Print the records below from the first line through the line containing "Widget and Express Checkout", both included, word for word.

Records from a data source:
****
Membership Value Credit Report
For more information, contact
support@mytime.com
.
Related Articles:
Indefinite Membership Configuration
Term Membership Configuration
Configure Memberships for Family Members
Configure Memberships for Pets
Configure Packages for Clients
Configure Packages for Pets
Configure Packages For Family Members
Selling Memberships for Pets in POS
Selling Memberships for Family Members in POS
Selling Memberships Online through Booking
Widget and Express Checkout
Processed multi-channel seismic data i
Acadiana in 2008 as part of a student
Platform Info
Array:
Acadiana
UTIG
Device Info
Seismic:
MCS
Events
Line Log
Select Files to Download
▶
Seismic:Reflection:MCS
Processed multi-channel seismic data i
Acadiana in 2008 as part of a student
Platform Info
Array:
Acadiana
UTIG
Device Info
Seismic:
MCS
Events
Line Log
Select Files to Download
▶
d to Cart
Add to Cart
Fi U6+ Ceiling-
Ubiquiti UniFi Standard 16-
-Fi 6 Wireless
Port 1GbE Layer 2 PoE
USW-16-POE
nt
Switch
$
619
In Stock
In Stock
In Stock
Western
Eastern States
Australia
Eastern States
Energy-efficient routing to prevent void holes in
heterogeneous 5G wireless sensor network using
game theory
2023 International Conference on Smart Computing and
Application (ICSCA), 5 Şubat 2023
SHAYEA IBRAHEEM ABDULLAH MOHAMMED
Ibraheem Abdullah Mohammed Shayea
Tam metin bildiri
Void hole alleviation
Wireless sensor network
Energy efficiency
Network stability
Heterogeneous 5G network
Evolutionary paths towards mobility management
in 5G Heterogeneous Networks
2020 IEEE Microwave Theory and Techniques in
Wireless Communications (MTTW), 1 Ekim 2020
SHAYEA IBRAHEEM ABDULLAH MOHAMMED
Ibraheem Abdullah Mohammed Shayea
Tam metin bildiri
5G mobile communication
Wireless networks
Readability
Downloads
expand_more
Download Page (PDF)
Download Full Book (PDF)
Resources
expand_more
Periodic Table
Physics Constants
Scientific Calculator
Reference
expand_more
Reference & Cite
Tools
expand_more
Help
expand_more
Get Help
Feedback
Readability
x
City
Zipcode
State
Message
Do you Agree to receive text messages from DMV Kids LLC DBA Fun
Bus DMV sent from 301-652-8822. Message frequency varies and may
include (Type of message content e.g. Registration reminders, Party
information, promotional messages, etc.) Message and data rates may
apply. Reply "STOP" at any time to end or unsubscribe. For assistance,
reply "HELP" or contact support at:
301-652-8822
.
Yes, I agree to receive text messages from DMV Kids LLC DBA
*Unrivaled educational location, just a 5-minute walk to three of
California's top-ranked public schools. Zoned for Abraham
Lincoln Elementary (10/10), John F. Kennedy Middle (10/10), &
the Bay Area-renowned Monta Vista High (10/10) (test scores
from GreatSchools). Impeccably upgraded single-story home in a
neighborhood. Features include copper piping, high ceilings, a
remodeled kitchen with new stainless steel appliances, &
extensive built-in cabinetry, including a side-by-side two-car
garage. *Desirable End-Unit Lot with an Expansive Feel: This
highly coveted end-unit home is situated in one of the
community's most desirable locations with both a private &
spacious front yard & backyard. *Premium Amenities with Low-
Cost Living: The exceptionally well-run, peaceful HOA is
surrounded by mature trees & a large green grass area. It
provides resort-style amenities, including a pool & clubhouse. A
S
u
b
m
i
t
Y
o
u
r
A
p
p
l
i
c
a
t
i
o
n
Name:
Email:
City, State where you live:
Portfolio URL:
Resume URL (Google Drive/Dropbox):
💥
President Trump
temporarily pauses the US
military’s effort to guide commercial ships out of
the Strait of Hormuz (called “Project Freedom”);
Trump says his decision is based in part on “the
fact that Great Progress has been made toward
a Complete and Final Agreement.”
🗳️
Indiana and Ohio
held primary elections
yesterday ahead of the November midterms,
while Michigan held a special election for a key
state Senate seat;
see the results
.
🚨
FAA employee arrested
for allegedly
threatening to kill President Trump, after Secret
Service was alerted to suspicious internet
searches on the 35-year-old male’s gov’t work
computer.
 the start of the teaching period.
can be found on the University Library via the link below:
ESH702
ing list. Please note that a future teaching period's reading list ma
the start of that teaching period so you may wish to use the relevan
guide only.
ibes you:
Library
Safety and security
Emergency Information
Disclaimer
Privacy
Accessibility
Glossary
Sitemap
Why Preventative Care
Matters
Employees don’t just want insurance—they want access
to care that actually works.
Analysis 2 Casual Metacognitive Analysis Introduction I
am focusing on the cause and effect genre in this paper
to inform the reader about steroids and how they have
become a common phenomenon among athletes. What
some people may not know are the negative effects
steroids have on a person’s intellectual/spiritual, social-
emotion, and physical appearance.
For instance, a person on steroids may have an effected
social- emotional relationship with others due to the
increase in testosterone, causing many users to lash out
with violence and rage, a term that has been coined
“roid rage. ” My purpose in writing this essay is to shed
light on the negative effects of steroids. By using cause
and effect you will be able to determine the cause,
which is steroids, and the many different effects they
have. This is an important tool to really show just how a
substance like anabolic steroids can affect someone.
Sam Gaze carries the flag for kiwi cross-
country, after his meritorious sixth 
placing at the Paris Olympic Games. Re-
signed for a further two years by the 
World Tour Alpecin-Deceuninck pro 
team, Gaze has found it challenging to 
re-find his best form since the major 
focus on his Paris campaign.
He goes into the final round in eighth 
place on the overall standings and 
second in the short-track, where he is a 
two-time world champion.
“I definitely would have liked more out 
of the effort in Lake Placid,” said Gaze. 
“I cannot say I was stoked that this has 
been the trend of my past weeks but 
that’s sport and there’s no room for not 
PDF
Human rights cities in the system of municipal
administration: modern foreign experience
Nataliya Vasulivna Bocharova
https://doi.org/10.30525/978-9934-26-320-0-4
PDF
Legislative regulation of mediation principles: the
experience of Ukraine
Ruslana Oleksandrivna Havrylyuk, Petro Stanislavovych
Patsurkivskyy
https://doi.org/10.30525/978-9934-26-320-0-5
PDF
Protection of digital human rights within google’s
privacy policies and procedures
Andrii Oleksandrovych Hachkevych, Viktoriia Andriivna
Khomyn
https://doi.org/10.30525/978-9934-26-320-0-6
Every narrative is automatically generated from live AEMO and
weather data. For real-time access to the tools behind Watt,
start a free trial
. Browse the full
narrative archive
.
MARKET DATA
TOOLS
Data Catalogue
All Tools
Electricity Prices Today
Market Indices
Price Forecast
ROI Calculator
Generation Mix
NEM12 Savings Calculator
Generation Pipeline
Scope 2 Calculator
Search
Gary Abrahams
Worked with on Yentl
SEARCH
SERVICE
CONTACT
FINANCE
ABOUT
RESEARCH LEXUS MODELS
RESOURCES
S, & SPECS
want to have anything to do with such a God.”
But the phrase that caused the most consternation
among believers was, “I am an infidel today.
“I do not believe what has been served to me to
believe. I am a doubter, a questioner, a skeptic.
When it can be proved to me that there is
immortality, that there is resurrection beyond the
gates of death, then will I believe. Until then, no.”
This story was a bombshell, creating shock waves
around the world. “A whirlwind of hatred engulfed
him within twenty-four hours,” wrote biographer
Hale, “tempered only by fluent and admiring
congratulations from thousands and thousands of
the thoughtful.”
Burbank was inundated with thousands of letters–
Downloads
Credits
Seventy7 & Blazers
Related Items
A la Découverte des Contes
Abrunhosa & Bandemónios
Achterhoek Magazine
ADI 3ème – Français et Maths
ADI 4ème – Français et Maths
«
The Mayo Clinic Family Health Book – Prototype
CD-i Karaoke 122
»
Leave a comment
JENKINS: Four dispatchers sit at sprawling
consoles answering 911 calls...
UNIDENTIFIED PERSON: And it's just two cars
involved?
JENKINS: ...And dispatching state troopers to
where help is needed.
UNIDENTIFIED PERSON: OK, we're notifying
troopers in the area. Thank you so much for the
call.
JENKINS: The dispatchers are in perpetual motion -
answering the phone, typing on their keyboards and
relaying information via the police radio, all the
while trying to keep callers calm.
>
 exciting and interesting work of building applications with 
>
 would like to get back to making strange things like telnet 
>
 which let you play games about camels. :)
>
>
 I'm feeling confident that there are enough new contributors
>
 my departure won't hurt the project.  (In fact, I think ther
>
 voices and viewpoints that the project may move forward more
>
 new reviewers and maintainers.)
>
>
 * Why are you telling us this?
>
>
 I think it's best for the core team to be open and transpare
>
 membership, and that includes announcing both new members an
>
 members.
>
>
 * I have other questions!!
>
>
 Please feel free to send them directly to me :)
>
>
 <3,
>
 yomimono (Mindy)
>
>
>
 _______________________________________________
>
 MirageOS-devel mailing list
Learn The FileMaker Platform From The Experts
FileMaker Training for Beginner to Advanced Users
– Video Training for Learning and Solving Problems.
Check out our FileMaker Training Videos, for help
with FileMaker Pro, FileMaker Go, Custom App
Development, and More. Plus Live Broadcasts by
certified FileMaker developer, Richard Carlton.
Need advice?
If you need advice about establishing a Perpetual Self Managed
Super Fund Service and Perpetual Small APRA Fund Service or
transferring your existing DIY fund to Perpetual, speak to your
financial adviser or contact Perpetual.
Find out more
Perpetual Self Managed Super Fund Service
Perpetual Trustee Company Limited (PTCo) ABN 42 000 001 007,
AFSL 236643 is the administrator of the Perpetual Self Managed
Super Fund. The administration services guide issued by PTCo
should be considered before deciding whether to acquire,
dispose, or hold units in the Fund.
****
● **WRITTEN RESPONSE**
Membership Value Credit Report
For more information, contact
support@mytime.com
.
Related Articles:
Indefinite Membership Configuration
Term Membership Configuration
Configure Memberships for Family Members
Configure Memberships for Pets
Configure Packages for Clients
Configure Packages for Pets
Configure Packages For Family Members
Selling Memberships for Pets in POS
Selling Memberships for Family Members in POS
Selling Memberships Online through Booking
Widget and Express Checkout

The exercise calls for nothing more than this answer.